- **STUDIENTEXT**:
Ist das Kindeswohl fiskalisch weniger wert als eine Nachbarschaftssache? Sind 230 Minuten pro Kindeswohlgefährdungssache an Familiengerichten im Vergleich zu 330 Min. pro Nachbarschaftssache ok?
Richter am Amtsgericht Kiel Fahl schrieb 2015 in einem juristischen Fachblatt: "Letztlich sollte sich auch die Justizverwaltung die Frage stellen, welchen Wert sie Kindern und Verfahren, die Kindeswohlgefährdungen zum Gegenstand haben, zumisst. Die personelle Ausstattung der Familiengerichte mit 230 Minuten pro Fall – vom ersten Lesen des Antrags über die Vorbereitung und Durchführung der Verhandlungstermine, die Anhörung des Kindes bis zum letzten Korrekturlesen der Beschlüsse – ist nicht als üppig zu bezeichnen. Eine Reisevertragssache oder ein Verkehrsunfall sind nach Geschäftsnr. RA 053 ebenfalls 230 Minuten wert, eine Nachbarschaftssache nach Geschäftsnr. RA 015 immerhin schon 330 Minuten, ein güterrechtliches Verfahren nach Geschäftsnr. RA 070 mit fast 450 Minuten nahezu doppelt so viel." Ist das Kindeswohl für den Staat fiskalisch weniger wert als eine Nachbarschaftssache? Hat sich der Wert in den 8 Jahren der SPD-geführten Familien- und Justizministerien bundesweit gebessert?

- **EXTRAHIERTE DATENSÄTZE**:

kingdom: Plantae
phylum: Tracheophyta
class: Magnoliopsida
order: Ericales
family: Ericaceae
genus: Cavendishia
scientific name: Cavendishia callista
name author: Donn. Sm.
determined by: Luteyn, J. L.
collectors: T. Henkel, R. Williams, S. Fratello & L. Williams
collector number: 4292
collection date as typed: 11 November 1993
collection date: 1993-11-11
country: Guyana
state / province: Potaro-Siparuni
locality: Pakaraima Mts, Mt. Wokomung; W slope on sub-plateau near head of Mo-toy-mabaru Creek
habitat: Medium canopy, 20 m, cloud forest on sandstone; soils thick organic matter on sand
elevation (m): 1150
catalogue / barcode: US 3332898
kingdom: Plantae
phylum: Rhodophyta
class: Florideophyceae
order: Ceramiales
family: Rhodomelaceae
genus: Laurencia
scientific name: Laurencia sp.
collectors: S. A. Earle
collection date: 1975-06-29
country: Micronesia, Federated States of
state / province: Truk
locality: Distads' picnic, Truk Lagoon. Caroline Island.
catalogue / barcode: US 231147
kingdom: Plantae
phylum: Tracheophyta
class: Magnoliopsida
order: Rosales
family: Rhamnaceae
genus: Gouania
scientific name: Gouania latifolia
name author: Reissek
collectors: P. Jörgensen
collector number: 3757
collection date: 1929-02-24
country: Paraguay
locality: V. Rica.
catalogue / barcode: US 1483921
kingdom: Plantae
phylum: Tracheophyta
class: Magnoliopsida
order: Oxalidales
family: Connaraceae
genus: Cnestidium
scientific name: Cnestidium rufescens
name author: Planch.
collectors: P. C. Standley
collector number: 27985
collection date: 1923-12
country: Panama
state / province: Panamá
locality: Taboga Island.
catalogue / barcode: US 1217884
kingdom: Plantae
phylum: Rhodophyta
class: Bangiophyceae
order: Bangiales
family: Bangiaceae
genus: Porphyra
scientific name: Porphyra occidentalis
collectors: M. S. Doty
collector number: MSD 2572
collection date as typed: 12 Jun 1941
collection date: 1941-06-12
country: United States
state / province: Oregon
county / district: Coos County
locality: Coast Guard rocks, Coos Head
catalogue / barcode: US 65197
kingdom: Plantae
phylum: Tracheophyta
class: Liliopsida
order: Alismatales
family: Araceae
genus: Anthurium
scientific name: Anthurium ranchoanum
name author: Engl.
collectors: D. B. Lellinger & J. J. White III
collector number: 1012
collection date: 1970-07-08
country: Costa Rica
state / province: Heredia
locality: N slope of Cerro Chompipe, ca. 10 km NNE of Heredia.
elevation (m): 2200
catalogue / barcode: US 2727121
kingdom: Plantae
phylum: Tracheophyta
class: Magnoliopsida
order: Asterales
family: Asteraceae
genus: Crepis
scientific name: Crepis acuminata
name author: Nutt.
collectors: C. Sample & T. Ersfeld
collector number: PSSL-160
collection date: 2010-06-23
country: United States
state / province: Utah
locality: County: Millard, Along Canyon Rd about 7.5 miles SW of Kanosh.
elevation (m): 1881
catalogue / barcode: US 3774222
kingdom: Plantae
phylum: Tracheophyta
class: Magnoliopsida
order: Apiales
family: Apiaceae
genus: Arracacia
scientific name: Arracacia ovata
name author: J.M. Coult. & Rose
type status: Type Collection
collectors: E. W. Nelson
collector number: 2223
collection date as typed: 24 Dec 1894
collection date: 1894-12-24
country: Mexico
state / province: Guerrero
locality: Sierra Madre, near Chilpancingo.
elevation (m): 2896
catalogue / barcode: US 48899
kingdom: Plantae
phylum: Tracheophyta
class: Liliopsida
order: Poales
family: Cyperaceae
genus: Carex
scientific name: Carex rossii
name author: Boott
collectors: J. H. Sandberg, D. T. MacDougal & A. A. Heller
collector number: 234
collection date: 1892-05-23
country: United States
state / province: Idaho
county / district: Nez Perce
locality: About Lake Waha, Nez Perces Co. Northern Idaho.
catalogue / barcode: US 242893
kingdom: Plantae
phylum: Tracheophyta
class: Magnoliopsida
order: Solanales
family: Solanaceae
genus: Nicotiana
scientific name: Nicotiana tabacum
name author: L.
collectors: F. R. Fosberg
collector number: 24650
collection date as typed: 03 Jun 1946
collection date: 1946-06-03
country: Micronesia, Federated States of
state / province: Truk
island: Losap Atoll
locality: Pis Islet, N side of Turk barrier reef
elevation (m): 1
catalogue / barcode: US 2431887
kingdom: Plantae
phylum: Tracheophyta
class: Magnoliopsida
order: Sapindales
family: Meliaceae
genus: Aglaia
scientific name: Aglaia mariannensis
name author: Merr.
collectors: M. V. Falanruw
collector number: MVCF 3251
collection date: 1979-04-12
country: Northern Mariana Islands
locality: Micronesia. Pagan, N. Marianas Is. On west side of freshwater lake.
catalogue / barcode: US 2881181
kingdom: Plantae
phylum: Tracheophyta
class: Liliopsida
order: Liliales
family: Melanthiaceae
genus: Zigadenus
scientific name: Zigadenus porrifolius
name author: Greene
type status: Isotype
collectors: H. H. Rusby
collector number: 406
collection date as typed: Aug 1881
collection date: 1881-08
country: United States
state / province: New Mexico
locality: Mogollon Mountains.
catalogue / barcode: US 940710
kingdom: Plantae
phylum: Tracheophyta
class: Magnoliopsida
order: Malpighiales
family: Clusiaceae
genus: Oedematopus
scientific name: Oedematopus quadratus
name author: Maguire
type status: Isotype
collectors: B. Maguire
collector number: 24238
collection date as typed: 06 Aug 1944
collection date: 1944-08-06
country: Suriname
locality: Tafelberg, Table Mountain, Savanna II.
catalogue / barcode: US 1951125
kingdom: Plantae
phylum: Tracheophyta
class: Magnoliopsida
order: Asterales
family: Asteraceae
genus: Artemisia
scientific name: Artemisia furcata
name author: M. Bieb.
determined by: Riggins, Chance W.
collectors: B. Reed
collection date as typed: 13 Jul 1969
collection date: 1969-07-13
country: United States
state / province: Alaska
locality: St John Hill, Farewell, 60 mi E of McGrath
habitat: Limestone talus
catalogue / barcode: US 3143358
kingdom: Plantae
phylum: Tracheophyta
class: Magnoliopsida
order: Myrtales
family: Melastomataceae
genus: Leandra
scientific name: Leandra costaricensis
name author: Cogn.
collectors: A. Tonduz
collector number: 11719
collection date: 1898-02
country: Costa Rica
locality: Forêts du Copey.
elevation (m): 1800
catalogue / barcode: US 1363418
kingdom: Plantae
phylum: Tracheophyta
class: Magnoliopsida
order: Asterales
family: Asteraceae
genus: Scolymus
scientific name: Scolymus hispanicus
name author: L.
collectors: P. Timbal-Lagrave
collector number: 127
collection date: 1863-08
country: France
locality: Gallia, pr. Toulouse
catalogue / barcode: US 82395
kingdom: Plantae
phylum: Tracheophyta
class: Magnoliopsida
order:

- **AUFGABENSTELLUNG**: Schreiben Sie aus dem Studientext alles von „Ist das Kindeswohl fiskalisch“ bis hinunter zu „pro Nachbarschaftssache ok?“ wortgetreu ab.

- **ANTWORT ZUR AUFGABE**:
Ist das Kindeswohl fiskalisch weniger wert als eine Nachbarschaftssache? Sind 230 Minuten pro Kindeswohlgefährdungssache an Familiengerichten im Vergleich zu 330 Min. pro Nachbarschaftssache ok?